The `plot` function fo visualizing the clustering result only
support two features. User can use it to visualize the clustering
result, with only the first two columns in iris data plotted.

K means algorithm can apply for image compression. As an example, please refer to: http://ygc.name/2011/12/26/image-compression-using-kmeans/.

Support Vector Machine

Vladimir Vapnik invented Support Vector Machines in 1979. In its simplest form, an SVM is a hyperplane that separates a set of positive examples from a set of negative examples with maximum margin.

knitr::include_graphics(c("linearSVM.png"))

In the linear case, the margin is defined by the distance of the hyperplane (decision boundary ) to the nearest of the positive and negative examples, which were also known as support vectors.

The object of SVM is to maximize the distance from the hyperplane to the support vectors.

The formula for the output of a linear SVM is

$w^{T}x+b$,

where w is the normal vector to the hyperplane and x is the input vector. The separating hyperplane is the plane $u = 0$. The nearest points lie on the planes $u = \pm{1}$. The margin m is thus

$m = \frac{1}{\|\mathbf{w}\|}$

The problem of finding the optimal hyperplane is an optimization problem and can be solved by optimization techniques (use Lagrange multipliers to get into a form that can be solved analytically).

Training a support vector machine requires the solution of a very large quadratic programming (QP) optimization problem. Sequential Minimal Optimization (SMO) breaks this large QP problem into a series of smallest possible QP problems. These small QP problems are solved analytically, which avoids using a time-consuming numerical QP optimization as an inner loop. The amount of memory required for SMO is linear in the training set size, which allows SMO to handle very large training sets.

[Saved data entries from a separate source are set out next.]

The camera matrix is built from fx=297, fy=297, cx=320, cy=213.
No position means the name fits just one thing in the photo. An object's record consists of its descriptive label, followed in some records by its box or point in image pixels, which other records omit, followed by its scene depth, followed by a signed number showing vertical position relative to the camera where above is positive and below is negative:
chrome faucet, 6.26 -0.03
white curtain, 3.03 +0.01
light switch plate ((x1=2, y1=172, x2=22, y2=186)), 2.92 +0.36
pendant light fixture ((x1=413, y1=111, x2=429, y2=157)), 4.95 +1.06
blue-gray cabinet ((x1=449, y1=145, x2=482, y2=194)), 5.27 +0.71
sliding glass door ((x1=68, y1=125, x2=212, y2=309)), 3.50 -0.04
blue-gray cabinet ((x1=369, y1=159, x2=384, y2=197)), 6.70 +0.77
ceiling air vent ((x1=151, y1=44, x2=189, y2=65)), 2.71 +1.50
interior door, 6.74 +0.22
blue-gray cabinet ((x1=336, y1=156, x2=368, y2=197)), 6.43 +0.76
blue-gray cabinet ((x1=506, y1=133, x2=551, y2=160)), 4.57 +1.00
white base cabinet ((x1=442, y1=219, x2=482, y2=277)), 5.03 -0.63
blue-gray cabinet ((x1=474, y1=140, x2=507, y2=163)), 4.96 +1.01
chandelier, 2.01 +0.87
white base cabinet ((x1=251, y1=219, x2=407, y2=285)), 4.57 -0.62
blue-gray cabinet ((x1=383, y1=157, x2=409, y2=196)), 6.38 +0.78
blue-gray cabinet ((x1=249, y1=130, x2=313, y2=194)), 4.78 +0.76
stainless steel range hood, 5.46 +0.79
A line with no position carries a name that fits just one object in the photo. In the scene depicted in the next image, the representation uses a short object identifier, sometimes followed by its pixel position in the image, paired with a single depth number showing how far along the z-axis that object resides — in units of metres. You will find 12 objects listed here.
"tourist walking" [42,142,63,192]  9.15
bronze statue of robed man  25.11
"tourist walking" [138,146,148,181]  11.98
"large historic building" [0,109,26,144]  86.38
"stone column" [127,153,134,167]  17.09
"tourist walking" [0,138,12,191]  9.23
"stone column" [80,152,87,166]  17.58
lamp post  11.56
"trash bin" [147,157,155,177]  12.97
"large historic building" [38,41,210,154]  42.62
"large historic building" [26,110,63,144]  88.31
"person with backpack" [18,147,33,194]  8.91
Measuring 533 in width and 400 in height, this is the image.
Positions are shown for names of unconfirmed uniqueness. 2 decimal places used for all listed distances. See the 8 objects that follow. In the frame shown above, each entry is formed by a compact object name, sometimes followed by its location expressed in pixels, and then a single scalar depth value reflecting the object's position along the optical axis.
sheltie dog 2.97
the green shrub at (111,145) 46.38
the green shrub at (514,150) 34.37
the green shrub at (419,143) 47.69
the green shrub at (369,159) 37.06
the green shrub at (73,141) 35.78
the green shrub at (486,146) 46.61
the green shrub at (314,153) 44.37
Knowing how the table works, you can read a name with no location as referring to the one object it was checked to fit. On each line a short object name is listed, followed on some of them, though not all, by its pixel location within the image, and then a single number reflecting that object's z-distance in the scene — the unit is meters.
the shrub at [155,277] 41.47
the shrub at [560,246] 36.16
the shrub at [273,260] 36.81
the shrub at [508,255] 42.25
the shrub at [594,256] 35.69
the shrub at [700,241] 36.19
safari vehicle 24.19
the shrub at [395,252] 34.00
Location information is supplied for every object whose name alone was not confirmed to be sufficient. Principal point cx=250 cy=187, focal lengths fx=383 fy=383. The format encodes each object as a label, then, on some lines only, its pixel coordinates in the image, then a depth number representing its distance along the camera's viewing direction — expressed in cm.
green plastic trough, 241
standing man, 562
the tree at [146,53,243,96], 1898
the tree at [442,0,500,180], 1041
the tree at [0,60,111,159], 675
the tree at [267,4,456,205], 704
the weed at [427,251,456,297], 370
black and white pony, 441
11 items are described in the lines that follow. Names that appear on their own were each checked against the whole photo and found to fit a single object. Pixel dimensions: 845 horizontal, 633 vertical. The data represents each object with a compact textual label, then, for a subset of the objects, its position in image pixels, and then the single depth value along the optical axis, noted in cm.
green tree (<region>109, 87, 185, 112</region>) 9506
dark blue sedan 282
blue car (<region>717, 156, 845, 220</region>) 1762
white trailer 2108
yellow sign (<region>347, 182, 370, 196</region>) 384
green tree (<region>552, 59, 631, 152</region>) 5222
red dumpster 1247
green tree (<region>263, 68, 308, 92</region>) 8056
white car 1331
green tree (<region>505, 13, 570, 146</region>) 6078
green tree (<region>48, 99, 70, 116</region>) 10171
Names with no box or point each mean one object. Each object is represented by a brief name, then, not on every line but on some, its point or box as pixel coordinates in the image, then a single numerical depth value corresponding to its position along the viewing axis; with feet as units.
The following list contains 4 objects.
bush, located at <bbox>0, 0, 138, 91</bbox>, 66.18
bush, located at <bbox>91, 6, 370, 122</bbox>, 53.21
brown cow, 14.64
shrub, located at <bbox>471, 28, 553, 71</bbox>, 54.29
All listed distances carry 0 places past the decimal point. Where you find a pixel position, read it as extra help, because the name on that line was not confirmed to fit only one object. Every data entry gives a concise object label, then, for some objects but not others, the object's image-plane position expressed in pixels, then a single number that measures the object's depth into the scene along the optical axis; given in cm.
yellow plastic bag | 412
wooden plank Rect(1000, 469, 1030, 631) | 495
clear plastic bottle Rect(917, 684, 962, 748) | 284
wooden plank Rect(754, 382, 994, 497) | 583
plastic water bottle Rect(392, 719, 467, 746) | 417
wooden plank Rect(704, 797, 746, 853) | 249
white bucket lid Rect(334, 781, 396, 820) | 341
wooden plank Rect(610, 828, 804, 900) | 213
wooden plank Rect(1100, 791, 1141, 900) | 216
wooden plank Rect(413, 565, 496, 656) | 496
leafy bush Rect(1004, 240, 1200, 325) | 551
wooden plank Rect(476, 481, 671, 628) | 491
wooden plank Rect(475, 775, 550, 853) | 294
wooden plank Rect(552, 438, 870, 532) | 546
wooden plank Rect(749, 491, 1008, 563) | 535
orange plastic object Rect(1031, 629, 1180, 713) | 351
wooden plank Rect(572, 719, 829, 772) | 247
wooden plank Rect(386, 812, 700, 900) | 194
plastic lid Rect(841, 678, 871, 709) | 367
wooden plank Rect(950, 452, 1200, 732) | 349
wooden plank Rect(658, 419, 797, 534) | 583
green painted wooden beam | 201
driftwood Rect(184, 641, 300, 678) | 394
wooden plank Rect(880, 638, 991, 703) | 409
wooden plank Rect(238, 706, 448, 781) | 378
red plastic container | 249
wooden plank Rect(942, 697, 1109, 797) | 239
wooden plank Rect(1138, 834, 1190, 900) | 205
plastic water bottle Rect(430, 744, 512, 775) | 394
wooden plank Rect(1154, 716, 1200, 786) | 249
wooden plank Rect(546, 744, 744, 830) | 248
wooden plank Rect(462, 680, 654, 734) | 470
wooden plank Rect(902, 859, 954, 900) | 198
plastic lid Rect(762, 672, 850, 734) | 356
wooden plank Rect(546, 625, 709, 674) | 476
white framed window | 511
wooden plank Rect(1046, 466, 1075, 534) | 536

The SMO algorithm details were describe in Sequential Minimal Optimization: A Fast Algorithm for Training Support Vector Machines by John Platt.

finding the maximum margin

Case Study:

Linear classification with Example 1 in ML-class.

Dataset ex6data1 can be separated by linear boundary.

data(ex6data1)
m <- svmTrain(X,y, C=1, kernelFunction="linearKernel")
head(m["X"])
head(m["y"])
m["w"]
m["b"]
m["alphas"]
plot(m, X,y, type="linear")

Notice that there is an outlier positive example on the far left at
about (0.1, 4.1). In `svmTrain`, the *C* parameter is a positive
value that controls the penalty for misclassified training examples.
A large C parameter tells the SVM to try to classify all the
examples correctly. *C* plays a role similar to $\frac{1}{\lambda}$,
where $\lambda$ is the regularization parameter for logistic
regression.

Non-linear classification with Example 2 in ML-class.

Dataset ex6data2 is not linearly separable. To find non-linear decision boundaries with SVM, we implemented a Gaussian kernel, which performed as a similarity function that measures the \"distance\" between a pair of examples, ($x^i, x^j$). The Gaussian kernel is also parameterized by a bandwidth parameter, $\sigma$, which determines how fast the similarity metric decreases (to 0) as the examples are further apart.

data(ex6data2)
model <- svmTrain(X,y, C=1, kernelFunction="gaussianKernel")
head(model["X"])
head(model["y"])
model["w"]
model["b"]
head(model["alphas"])

plot(model, X,y, type="nonlinear")

After using the Gaussian kernel with the SVM, the non-linear
decision boundary was determined reasonably well. The decision
boundary is able to separate most of the positive and negative
examples correctly and follows the contours of the dataset well.